You’re welcome. If you ever need to use this adapter on an older Mac (you are lucky with a Performa 630/Quadra era machine because they have Extended Sense Line support and thus you can use the multisync settings, you’re not stuck trying to emulate an older fixed frequency monitor) here’s the biggest hint I can give you: most modern monitors will want separate sync, so use the settings in the column for “Mode 5”.
 
You don't need to emulate anything with Mac II video. If your mac can output 640x480@67 Hz, then you're fine because a good number of LCD monitors both old and new support that resolution. If you don't have one, just pick up an old 15" square Dell monitor, it supports lots of weird resolutions and refresh rates because they still had DOS support in mind.

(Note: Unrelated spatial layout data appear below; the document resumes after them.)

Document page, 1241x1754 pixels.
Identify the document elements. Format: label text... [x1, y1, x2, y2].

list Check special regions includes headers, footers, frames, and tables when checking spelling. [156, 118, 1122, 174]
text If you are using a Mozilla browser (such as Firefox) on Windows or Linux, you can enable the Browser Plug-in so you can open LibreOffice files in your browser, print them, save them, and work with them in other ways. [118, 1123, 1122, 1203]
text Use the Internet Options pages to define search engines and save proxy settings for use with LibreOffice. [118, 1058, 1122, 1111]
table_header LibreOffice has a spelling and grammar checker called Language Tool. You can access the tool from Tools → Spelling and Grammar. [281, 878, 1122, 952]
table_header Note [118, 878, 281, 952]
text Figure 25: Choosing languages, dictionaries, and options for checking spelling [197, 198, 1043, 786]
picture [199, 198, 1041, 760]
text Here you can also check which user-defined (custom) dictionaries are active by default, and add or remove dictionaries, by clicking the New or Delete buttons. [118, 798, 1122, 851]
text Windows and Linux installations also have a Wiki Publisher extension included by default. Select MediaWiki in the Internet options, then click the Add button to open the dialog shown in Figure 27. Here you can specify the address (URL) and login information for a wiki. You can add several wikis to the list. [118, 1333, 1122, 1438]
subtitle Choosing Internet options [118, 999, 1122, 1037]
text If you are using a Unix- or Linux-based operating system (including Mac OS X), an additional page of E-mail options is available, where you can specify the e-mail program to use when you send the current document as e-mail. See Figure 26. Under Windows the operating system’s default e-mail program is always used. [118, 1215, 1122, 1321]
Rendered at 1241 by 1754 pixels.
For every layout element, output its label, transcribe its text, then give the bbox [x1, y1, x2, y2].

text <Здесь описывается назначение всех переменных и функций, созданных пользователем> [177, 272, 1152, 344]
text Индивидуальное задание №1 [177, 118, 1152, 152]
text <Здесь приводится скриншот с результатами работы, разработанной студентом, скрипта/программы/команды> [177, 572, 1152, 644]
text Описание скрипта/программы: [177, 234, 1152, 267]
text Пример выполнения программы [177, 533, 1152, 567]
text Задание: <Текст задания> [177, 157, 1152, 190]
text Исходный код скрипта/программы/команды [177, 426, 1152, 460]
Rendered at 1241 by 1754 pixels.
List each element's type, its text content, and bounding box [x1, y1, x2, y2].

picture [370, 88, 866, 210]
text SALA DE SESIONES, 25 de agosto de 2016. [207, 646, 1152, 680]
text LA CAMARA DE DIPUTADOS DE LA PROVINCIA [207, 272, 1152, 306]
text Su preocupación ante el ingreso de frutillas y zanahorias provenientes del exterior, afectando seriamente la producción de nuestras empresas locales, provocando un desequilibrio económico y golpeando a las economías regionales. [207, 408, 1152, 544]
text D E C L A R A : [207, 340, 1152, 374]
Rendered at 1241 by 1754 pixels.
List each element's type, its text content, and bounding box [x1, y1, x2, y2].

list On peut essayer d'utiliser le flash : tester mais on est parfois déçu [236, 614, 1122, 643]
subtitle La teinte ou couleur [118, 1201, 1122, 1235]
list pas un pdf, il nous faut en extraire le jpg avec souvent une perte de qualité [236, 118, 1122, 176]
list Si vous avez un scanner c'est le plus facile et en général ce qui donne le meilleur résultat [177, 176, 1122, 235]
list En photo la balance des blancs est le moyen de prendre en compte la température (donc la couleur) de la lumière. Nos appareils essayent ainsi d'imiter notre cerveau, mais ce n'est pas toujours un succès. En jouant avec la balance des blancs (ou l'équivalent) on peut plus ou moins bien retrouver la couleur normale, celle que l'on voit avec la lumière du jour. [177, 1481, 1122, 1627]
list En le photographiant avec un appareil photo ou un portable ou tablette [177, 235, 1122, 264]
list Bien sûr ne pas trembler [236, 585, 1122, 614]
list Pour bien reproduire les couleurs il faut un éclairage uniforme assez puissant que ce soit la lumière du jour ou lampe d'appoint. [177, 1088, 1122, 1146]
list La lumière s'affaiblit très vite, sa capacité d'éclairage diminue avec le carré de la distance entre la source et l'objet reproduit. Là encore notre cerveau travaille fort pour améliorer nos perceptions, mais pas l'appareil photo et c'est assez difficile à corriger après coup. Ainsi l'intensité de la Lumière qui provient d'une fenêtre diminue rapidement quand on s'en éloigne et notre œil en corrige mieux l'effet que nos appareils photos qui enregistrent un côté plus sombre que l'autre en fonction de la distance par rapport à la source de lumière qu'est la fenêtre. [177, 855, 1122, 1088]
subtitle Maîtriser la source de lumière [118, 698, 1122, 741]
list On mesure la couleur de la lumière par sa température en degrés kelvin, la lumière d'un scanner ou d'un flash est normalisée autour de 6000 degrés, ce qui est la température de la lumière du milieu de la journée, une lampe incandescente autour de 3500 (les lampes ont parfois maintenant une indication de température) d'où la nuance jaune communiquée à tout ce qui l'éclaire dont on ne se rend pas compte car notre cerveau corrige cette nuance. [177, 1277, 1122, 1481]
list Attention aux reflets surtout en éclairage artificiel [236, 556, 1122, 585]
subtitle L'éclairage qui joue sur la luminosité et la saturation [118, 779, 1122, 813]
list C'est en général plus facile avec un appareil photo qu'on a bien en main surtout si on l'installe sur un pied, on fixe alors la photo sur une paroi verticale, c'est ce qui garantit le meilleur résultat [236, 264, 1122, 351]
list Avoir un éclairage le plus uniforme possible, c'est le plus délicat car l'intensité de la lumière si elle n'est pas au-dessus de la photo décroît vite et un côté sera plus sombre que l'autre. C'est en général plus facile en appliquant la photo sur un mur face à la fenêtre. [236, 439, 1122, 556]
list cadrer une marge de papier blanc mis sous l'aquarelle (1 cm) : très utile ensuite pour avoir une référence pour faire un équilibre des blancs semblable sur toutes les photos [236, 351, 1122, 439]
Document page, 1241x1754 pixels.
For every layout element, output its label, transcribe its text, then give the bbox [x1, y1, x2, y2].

Only the oddball resolutions like 512x384, 832x624 and 1152x870 are problematic. Most LCD monitors won't sync to 512x384 because it's too low of a resolution, and the other two were never standard either. 3rd party video cards for the Macintosh did often support the more standard modes like 800x600 and 1024x768, and those generally work fine with LCD monitors.
 
You don't need to emulate anything with Mac II video. If your mac can output 640x480@67 Hz, then you're fine because a good number of LCD monitors both old and new support that resolution. If you don't have one, just pick up an old 15" square Dell monitor, it supports lots of weird resolutions and refresh rates because they still had DOS support in mind.

I was using the word "emulate" loosely; basically to mean that if you have one of those older Mac video systems that don't support Multisync you will probably be forcing your monitor to accept a mode/resolution which doesn't have an exact "PC standard" equivalent, which adds a little bit of uncertainty whether things are going to work. You're right, most older 4:3 monitors do okay, but some newer LCDs are really anal about not liking non-VESA refresh rates, of which 67hz is an example of.

So far as it goes most 1280x1024 monitors I've tried (it has been a long time, though) can manage to at least display the 832x824 and and 1152x870 pixel modes, but the latter in particular usually doesn't look so great. But, yes, the 12" 584x384 mode won't fly on almost anything made after the early 1990's, that's not even an LCD-specific limitation.